The olympics kicked off on Friday, just around the time I wrote my article about good and bad onboarding practices. Because of this timing, I had onboarding and design on my mind as I downloaded the official Sochi apps. You see, me and everyone else on the Taplytics team really enjoy our fair share of olympic coverage. So we make sure we know the complete schedule for broadcast, network and web-based streaming. This means we dove in to check out all of the apps available right away and I just thought I'd use them as examples of good and bad onboarding, messaging and overall usability out of simple interest sake.
Official Sochi App
The first app I look at has to be the official Sochi app. It's also a good place to start, because it had the worst overall experience. It started off with a loading screen telling me it is downloading something. Then it goes through a seven step setup process and finally delivers me to a page with small text, cells and images. And through this whole process I am never told what to expect, where I should be going in the app or what I should be doing. This is an example of a poorly designed app in my mind. This is from both an onboarding perspective and a pure design perspective. It will clearly get a lot of use and be considered a success, because it is the official app of the olympics. But if it were just a random app for organizing and delivering information on sporting events, it would be deemed a failure. Not only that, but the sister app to this one, the Sochi "Guide" app, crashes every time I try to get through the same seven step setup process if I don't allow it to access my calendar. Take this as an example of bad design and bad optimization of user experience.
Official NBC/CBC Olympic Apps
These ones took me a bit by surprise. I don't know why I expected otherwise, but the NBC and CBC apps essentially exactly the same. So this makes me wonder whether all official olympic broadcast partners are using the same app. I won't speculate any further on that, but it's interesting. It also probably makes sense, as that keeps cost down and generally few people would notice. But to the point at hand, design, flow, onboarding, all that fun stuff. These apps are light years better than the official app. That isn't to say they are perfect. At least they have standard design cues that let me know where I can find more content and how to navigate the app.

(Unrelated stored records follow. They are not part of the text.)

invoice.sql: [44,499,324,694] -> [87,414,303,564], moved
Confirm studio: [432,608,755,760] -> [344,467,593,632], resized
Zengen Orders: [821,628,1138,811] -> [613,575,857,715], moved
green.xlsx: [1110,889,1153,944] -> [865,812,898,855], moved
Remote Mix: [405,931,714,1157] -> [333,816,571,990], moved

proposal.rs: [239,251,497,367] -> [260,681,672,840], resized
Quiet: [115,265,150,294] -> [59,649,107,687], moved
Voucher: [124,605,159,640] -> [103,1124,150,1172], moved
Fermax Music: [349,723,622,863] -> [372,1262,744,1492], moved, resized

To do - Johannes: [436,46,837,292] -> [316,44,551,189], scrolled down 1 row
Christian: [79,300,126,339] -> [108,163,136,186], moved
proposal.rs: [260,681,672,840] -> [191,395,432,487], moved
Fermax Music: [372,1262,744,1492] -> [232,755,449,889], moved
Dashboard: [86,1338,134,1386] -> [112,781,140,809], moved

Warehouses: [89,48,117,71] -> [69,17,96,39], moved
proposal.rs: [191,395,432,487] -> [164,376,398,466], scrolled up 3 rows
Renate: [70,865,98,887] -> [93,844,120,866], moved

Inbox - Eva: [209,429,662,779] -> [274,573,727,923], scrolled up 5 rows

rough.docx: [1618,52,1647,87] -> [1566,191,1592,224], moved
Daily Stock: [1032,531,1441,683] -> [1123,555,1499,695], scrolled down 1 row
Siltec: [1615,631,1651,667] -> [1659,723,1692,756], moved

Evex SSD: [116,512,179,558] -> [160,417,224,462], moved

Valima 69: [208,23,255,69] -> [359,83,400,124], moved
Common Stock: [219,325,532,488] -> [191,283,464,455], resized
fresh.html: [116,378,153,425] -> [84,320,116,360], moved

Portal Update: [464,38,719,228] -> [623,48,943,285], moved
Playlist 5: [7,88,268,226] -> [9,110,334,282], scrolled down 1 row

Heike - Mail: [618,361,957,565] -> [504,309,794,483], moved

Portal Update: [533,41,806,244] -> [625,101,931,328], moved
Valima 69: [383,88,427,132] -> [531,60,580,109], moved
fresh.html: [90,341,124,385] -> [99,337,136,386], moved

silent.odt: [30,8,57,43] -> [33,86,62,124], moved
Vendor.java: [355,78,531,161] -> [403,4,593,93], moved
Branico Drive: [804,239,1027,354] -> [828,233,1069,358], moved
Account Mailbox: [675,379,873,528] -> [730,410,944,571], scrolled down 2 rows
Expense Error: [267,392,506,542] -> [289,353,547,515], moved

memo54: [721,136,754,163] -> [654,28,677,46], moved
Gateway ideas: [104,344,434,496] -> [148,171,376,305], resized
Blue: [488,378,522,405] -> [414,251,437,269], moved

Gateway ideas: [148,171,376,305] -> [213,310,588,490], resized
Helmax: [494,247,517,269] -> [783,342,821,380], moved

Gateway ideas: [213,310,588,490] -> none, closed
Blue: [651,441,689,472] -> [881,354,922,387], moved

Where they again lack in the most basic aspects is any type of guidance as to what I the user should expect and how I should take advantage of the app. I may be sounding like a broken record, but I think it is important to note that users shouldn't be left to their own devices in an app. When that happens a lot of users just end up leaving and never coming back. As a designer, developer or product manager you can't take understanding for granted. Your users will never understand your app the way that you do. So you need to take the time to explain the ins and outs to them. If you do, and you test different ways of explaining your app and the different features, I promise you'll be rewarded with higher retention, more engagement and users that are generally happier about your app.
Visa 360 - Bonus Content
I won't comment too much on the Visa 360 olympic app as it is just a commercial in an app, and I was debating whether or not to post anything at all given that. But I must say the tech that this app demonstrates is quite impressive. As a former FIS level skier I was blown away by the 360 camera view through the race course. But again, this is just a Visa commercial in an app. Check it out to see some cool tech, but be warned. And of course, notice the general lack of instruction and onboarding. At least the app explains every time how to take advantage of the 360 degree technology.